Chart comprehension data

—————

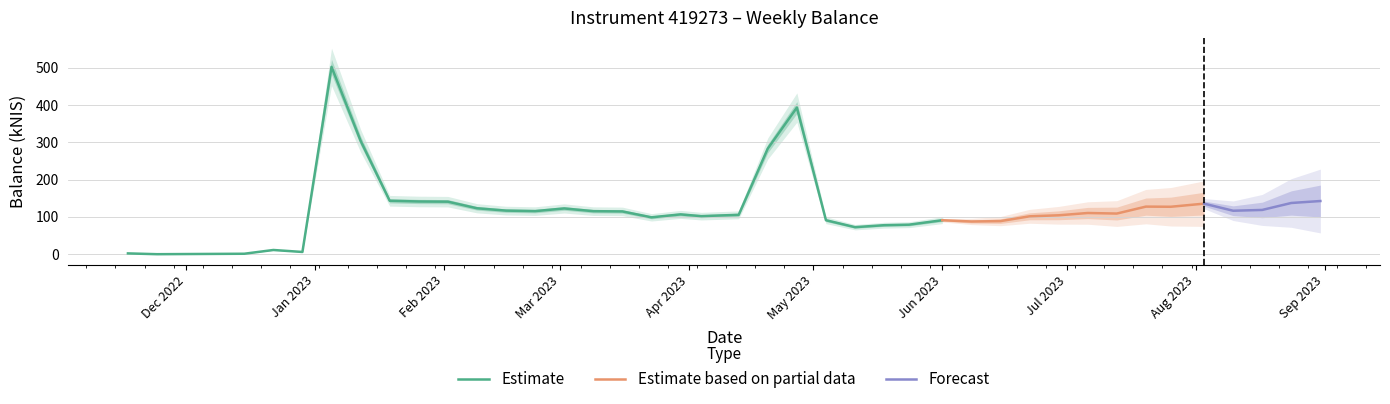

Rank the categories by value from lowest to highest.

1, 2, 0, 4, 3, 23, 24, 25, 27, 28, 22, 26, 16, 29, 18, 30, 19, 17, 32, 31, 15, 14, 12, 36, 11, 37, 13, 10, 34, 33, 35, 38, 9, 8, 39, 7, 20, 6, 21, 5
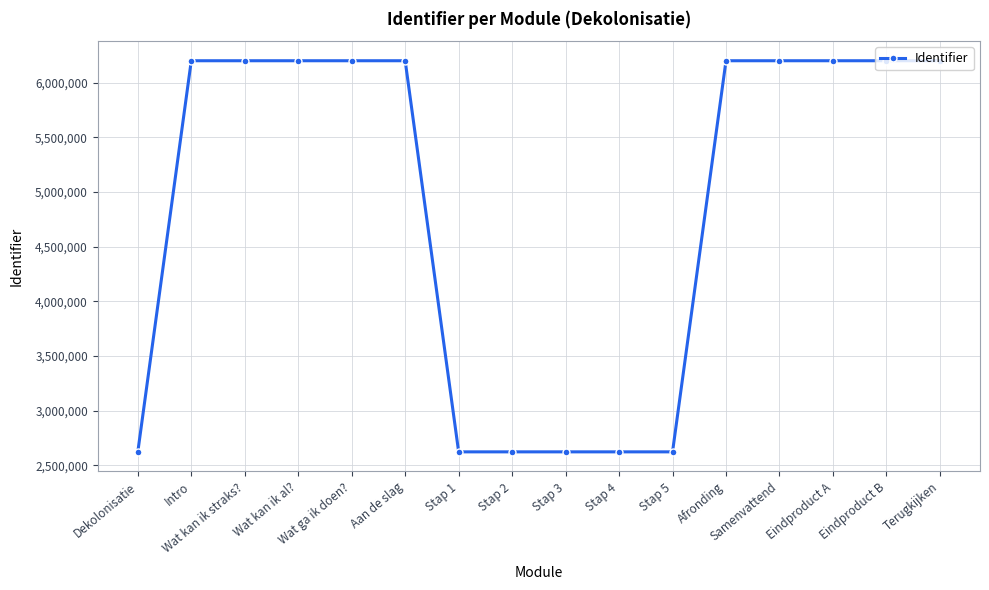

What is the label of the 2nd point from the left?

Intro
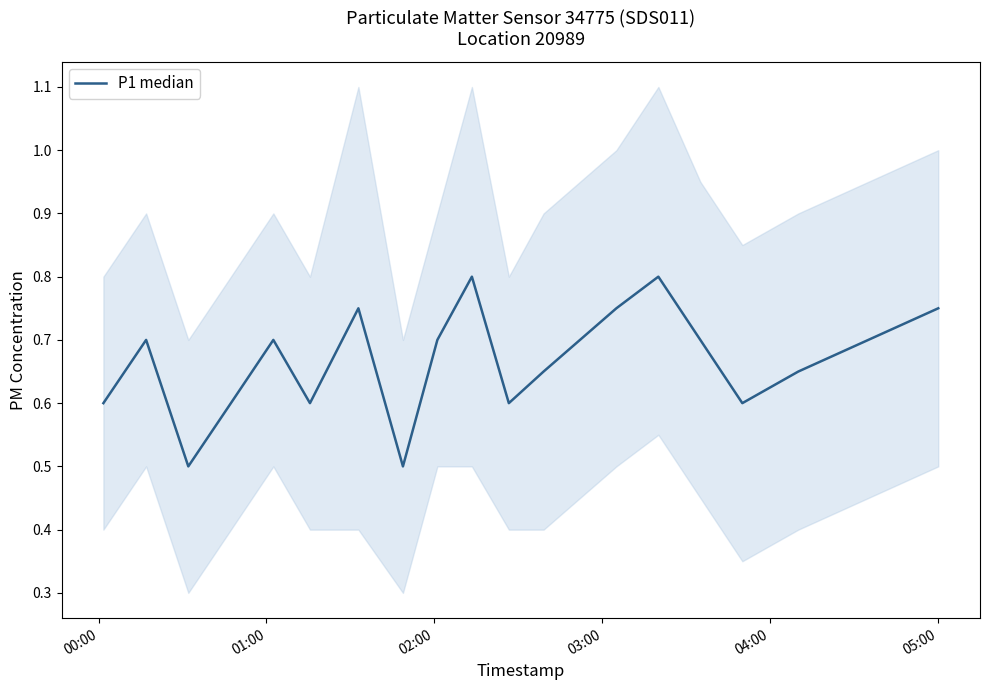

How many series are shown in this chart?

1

—————

● YOUR ASSIGNMENT: Determine how many of the lines above contain the word "value". Give only the number.

● WRITTEN ANSWER: 1